Couper added that opportunities of this scale were hard to come by in terms of how often they trade.
“The Gold Coast City Marina is firmly in the sweet spot of our alternative investment strategy and supports our entrance into the international super yacht market.”
He also said it would deepen MA Financial’s marina network and portfolio, which included d’Albora sites across the country.
MA Financial acquired d’Albora, Australia’s largest marina network, in April 2023 for $225 million, and launched the MA Marina Fund to hold the assets.
D’Albora Queensland sites include Pacific Point Marina in Jacobs Well, Port of Airlie Marina in Airlie Beach, Tin Can Bay Marina, East Coast Marina in Moreton Bay and more across both New South Wales and Victoria.
Couper noted that the industry was now seeing interest from investors, and the strategic role that scale would play in delivering returns over the long term.

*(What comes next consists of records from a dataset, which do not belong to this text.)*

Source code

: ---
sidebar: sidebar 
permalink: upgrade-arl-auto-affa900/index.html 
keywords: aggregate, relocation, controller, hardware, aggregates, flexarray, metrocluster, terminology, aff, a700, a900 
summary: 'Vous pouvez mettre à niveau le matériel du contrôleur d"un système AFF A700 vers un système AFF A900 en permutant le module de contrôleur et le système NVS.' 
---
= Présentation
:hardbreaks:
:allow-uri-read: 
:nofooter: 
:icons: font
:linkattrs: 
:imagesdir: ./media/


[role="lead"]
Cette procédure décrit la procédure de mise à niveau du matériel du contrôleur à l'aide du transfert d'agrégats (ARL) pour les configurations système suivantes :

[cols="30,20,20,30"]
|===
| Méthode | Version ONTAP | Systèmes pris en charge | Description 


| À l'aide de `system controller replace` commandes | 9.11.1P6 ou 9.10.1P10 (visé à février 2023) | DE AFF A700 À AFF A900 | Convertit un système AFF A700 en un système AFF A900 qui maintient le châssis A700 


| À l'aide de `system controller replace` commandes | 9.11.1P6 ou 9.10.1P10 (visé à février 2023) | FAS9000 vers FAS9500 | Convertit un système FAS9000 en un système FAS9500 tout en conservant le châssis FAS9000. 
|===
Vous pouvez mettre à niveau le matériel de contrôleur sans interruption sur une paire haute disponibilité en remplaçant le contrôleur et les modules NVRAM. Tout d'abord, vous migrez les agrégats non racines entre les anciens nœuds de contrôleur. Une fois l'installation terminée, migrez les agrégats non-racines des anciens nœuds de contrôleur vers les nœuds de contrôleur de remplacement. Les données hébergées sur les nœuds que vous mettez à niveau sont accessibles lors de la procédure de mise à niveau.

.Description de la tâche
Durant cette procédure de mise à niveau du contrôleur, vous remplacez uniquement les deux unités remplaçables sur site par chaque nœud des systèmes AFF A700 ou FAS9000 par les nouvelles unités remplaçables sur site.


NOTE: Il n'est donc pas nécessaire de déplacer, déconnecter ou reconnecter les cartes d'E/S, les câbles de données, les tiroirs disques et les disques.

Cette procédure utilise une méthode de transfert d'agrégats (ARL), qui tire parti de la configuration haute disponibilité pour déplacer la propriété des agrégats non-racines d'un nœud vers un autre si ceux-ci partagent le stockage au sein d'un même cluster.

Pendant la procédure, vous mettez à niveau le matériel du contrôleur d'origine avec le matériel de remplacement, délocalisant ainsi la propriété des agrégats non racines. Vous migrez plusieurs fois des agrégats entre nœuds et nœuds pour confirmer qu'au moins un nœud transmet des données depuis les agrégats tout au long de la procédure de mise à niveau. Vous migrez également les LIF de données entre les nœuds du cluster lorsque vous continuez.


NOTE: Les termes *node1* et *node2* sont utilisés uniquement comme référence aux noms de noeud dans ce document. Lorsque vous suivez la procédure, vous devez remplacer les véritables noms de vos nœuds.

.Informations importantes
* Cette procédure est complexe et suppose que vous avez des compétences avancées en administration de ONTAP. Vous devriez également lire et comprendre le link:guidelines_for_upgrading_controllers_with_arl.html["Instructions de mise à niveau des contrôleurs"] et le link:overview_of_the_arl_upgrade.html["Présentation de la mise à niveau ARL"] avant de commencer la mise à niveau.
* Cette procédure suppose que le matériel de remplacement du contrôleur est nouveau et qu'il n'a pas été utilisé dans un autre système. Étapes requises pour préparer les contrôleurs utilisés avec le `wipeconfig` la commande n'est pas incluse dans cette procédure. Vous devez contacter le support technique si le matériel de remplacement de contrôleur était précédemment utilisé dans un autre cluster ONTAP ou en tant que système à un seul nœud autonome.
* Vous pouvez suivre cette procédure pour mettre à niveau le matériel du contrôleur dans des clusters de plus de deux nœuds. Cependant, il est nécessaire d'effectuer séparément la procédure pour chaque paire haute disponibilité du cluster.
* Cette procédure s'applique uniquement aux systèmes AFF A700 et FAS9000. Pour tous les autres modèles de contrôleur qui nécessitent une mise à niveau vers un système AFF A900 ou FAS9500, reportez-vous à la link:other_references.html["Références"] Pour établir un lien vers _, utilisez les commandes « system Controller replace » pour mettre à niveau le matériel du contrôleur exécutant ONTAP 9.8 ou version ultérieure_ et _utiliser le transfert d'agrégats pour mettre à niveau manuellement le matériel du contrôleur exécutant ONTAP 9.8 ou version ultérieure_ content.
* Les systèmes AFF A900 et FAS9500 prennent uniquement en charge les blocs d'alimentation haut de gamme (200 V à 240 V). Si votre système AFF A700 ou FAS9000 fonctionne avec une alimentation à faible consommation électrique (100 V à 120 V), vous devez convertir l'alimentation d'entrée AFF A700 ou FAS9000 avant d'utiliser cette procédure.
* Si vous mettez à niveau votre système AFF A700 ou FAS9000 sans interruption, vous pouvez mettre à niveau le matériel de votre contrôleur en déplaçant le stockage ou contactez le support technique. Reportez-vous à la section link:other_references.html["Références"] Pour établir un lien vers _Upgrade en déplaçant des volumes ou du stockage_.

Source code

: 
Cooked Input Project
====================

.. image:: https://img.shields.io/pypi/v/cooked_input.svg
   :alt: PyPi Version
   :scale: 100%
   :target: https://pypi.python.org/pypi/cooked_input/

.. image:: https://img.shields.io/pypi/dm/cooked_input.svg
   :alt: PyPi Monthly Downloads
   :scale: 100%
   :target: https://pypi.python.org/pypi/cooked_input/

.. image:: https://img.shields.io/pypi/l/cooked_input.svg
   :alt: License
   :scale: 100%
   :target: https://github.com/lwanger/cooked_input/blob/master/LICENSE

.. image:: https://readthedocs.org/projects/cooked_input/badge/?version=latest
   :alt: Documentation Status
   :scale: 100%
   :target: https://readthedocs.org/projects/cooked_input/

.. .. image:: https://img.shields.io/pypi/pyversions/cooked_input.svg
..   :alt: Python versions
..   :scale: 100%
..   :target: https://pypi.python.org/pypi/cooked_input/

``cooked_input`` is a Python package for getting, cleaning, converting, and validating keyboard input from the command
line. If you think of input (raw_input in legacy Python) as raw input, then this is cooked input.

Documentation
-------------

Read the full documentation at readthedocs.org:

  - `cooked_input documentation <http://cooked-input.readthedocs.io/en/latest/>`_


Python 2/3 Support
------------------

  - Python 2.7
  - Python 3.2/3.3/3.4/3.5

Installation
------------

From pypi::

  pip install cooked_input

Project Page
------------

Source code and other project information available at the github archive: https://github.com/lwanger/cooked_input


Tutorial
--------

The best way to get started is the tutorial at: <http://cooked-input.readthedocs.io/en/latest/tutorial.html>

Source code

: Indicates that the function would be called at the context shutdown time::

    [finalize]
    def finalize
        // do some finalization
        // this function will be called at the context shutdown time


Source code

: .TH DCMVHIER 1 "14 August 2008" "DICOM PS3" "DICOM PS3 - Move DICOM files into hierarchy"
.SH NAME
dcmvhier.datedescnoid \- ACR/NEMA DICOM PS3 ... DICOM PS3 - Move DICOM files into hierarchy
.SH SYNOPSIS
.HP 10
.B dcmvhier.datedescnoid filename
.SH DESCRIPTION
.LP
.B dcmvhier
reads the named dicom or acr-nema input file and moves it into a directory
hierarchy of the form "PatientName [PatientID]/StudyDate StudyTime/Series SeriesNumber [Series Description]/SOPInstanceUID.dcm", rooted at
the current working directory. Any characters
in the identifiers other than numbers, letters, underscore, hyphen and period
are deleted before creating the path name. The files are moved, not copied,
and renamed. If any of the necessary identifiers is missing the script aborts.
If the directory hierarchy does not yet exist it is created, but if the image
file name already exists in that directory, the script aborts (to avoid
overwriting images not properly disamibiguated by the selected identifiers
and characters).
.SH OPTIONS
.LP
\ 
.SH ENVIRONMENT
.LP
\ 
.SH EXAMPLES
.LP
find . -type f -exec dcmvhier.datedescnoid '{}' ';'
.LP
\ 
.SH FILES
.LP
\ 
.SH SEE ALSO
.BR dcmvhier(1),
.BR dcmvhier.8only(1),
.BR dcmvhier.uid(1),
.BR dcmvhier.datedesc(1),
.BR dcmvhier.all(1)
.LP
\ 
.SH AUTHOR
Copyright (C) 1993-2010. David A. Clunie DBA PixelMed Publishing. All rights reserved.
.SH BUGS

“Marinas represent an important component of our broader real estate strategy, and we have been pleased with the performance of the assets acquired to date,” Couper said.
Cushman & Wakefield’s Morgan Ruig and Jonathon O’Brien negotiated the sale, noting the recent spike in interest of specialised industrial landholdings, which is driven by scarcity, zoning constraints and growing institutional appetite for operationally rich assets.
“Capital targeting specialised industrial and marine infrastructure has deepened dramatically. Demand is consistently outweighing supply, and large‑scale waterfront industrial assets like this almost never hit the market,” they said.